▶ _Exercise directions_
Print exactly the lines that run from the opening line of the material through the line with "Ми у соцмережах", and nothing else, leaving out pictures.

▶ _Study material_

_____

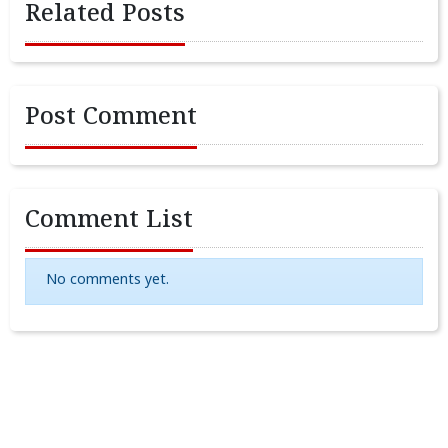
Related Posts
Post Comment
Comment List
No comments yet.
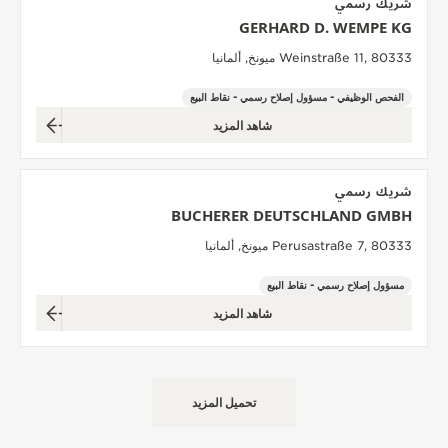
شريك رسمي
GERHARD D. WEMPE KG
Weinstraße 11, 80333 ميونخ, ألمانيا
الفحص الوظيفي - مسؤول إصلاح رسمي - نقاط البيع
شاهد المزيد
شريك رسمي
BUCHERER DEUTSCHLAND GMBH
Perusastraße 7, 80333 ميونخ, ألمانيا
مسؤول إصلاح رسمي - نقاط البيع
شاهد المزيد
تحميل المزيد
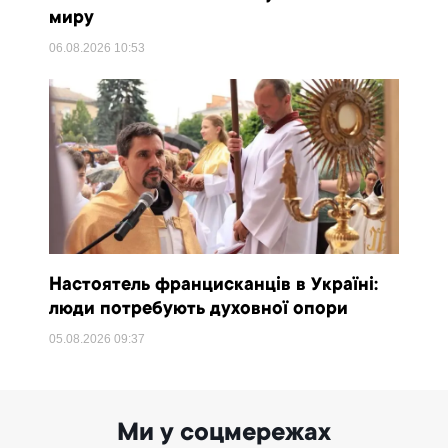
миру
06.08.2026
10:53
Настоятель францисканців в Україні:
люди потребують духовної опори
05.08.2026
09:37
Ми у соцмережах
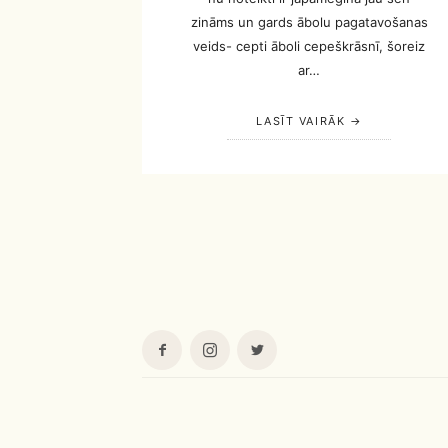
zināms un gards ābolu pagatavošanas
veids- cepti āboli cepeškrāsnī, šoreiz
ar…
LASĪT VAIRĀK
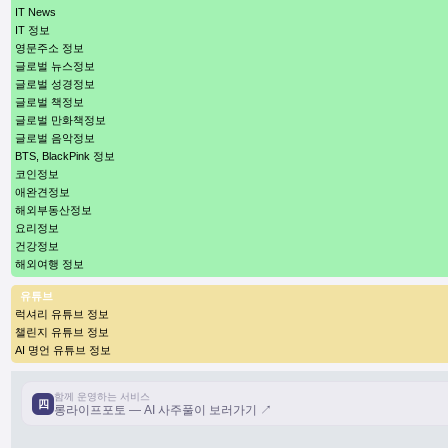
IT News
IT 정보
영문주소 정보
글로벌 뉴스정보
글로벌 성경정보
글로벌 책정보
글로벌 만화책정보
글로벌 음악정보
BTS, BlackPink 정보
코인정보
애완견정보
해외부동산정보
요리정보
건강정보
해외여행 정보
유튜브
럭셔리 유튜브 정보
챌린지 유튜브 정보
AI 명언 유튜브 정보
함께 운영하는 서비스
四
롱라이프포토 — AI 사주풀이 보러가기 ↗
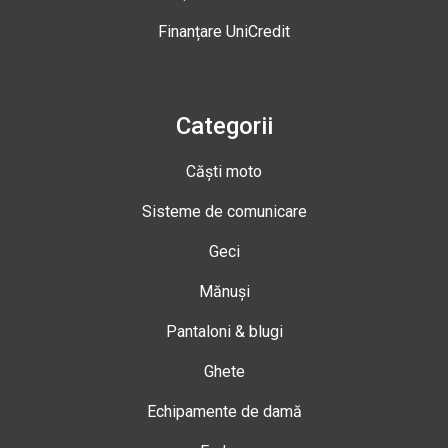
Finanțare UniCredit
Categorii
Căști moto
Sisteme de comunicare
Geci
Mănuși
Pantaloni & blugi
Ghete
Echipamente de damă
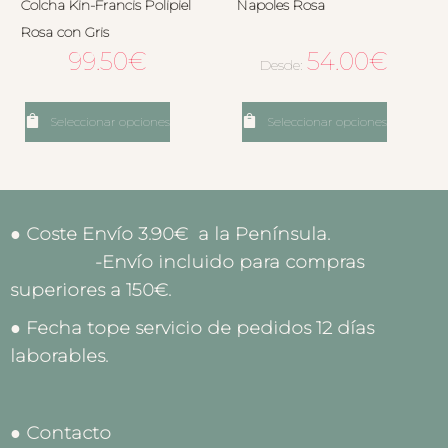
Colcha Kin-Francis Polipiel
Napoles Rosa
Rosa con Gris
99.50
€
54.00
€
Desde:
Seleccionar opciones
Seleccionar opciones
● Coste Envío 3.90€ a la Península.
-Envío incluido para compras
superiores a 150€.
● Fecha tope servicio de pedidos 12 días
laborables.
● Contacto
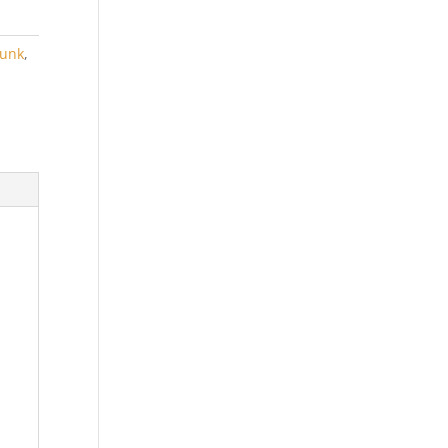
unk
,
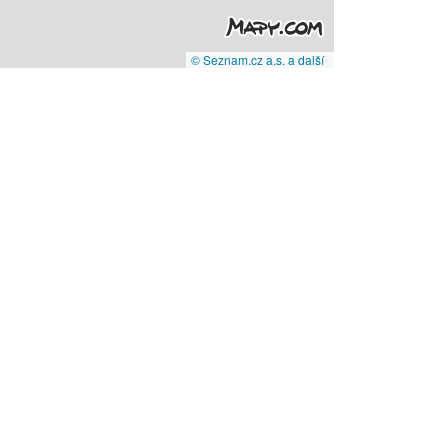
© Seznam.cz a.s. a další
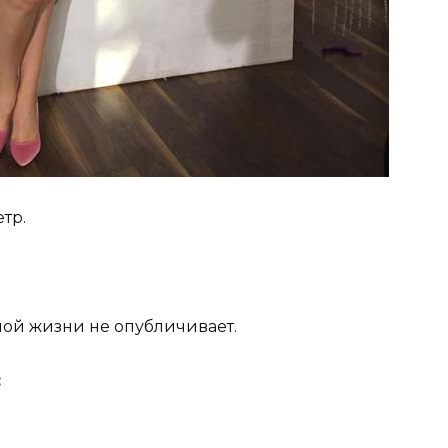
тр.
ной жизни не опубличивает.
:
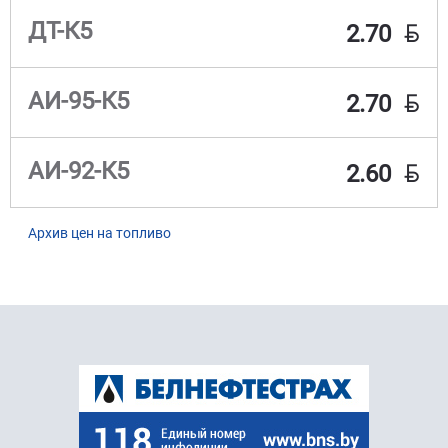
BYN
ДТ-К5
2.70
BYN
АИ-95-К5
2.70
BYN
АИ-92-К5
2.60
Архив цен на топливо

_____

▶ _Reply_
Related Posts
Post Comment
Comment List
No comments yet.
شريك رسمي
GERHARD D. WEMPE KG
Weinstraße 11, 80333 ميونخ, ألمانيا
الفحص الوظيفي - مسؤول إصلاح رسمي - نقاط البيع
شاهد المزيد
شريك رسمي
BUCHERER DEUTSCHLAND GMBH
Perusastraße 7, 80333 ميونخ, ألمانيا
مسؤول إصلاح رسمي - نقاط البيع
شاهد المزيد
تحميل المزيد
миру
06.08.2026
10:53
Настоятель францисканців в Україні:
люди потребують духовної опори
05.08.2026
09:37
Ми у соцмережах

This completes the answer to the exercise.